Sure, it's unfortunate that the black tribe couldn't start a fire, that the black tribe lost the show's first challenge because they couldn't figure out how to put together their "puzzle boat" until the other teams had put theirs together, rowed it out to a flame and rowed back. Sure, when Probst told the black team they got to send one member of another team to Exile Island for a few days, the two black men stepped forward and did the picking, while their women stayed behind. And it's nobody's fault they picked a white guy who was not a particular asset to his team, because, relying on a form of street justice, the guy had taken a chicken from the Asian team.

But the contestants on "Survivor: Race Wars" were dumb enough to let themselves be used by CBS to whip up the race.

Audrey Hepburn, on the other hand, is dead; the patron saint of waspy white chicks did not get to choose. And it's a crime and a sin what the Gap has done to her. I am a waspy white chick, and this is my tribe.

* * *

Poor Tucker Carlson.

Finally he manages to get a big audience -- more than 20 million viewers -- and then he goes and gets sacked after just one broadcast. Not to belabor this tribe thing, but: He looked like a white guy who can't dance. Oh, right, he is.

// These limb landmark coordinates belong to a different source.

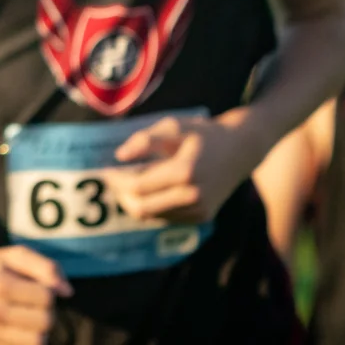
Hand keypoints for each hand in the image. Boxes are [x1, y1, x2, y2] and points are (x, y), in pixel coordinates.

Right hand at [0, 245, 66, 344]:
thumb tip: (68, 292)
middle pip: (45, 322)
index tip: (35, 289)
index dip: (47, 292)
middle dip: (46, 313)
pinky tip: (23, 335)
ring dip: (40, 332)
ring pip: (37, 344)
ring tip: (30, 322)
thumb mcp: (14, 255)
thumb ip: (45, 266)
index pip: (47, 298)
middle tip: (33, 306)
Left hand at [112, 112, 257, 223]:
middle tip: (112, 179)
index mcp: (185, 172)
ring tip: (128, 181)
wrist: (241, 150)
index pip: (138, 186)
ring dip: (134, 201)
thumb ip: (144, 140)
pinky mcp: (203, 217)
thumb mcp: (173, 126)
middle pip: (140, 207)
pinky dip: (151, 206)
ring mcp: (200, 210)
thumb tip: (118, 156)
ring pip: (151, 216)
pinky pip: (165, 218)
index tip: (104, 170)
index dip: (116, 180)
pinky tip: (148, 189)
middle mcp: (193, 196)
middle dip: (121, 194)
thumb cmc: (203, 134)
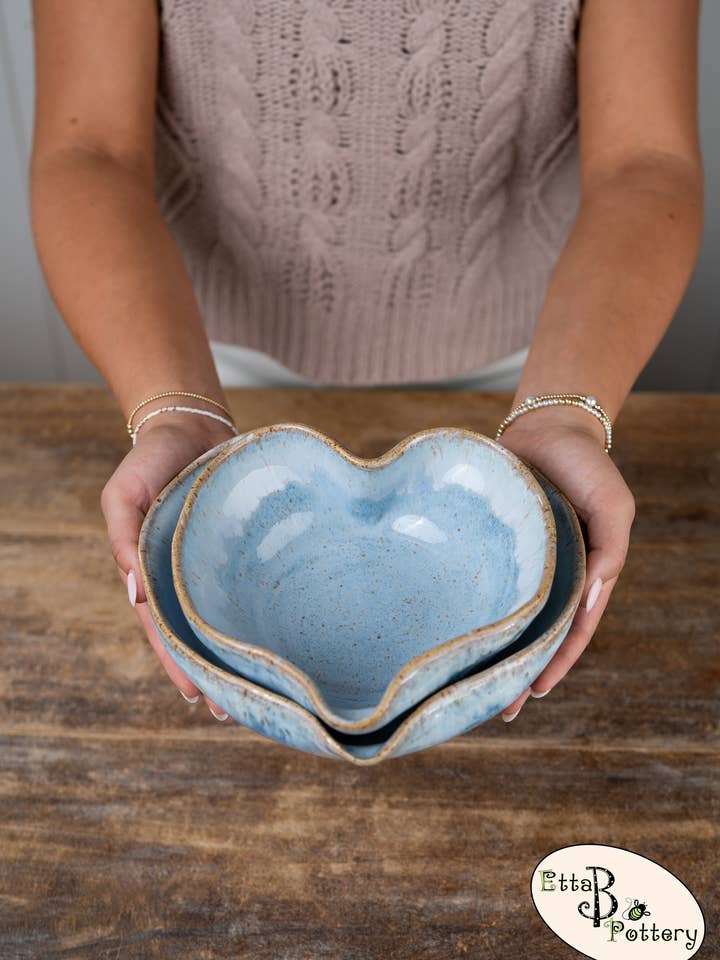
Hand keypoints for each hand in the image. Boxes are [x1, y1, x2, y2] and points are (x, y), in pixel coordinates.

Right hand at [100, 412, 237, 719]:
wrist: (190, 425)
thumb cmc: (151, 460)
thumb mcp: (121, 494)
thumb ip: (122, 538)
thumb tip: (134, 592)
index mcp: (151, 571)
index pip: (164, 629)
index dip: (177, 665)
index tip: (195, 699)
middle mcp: (184, 574)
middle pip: (197, 632)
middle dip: (211, 672)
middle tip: (231, 712)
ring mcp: (213, 562)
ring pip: (224, 614)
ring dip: (235, 650)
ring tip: (255, 689)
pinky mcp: (240, 548)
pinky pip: (248, 584)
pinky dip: (254, 611)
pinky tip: (273, 634)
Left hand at [495, 405, 634, 721]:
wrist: (546, 428)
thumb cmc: (585, 467)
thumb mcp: (614, 507)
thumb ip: (609, 552)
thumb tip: (591, 597)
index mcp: (583, 575)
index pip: (570, 631)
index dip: (555, 663)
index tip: (533, 693)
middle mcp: (550, 575)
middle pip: (535, 633)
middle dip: (519, 671)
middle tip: (496, 709)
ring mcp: (520, 562)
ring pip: (507, 614)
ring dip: (494, 648)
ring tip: (471, 685)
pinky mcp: (493, 546)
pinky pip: (483, 582)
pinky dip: (475, 609)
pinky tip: (456, 631)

Carlson was the very first to get jettisoned by viewers from the debut of ABC's "Dancing With the Stars" after his Tuesday cha-cha left them cold. And he got the lowest score from the judges; yes, even lower than Jerry Springer.

On the other bright side, the 20 million who saw Carlson on his first -- and last -- performance on the show are the biggest grab of the season and the biggest audience for any entertainment program since the season finale of "American Idol" in May.

And more than 16 million tuned in the next night to see Carlson get whacked, which is the largest "results show" audience ever for the dance competition.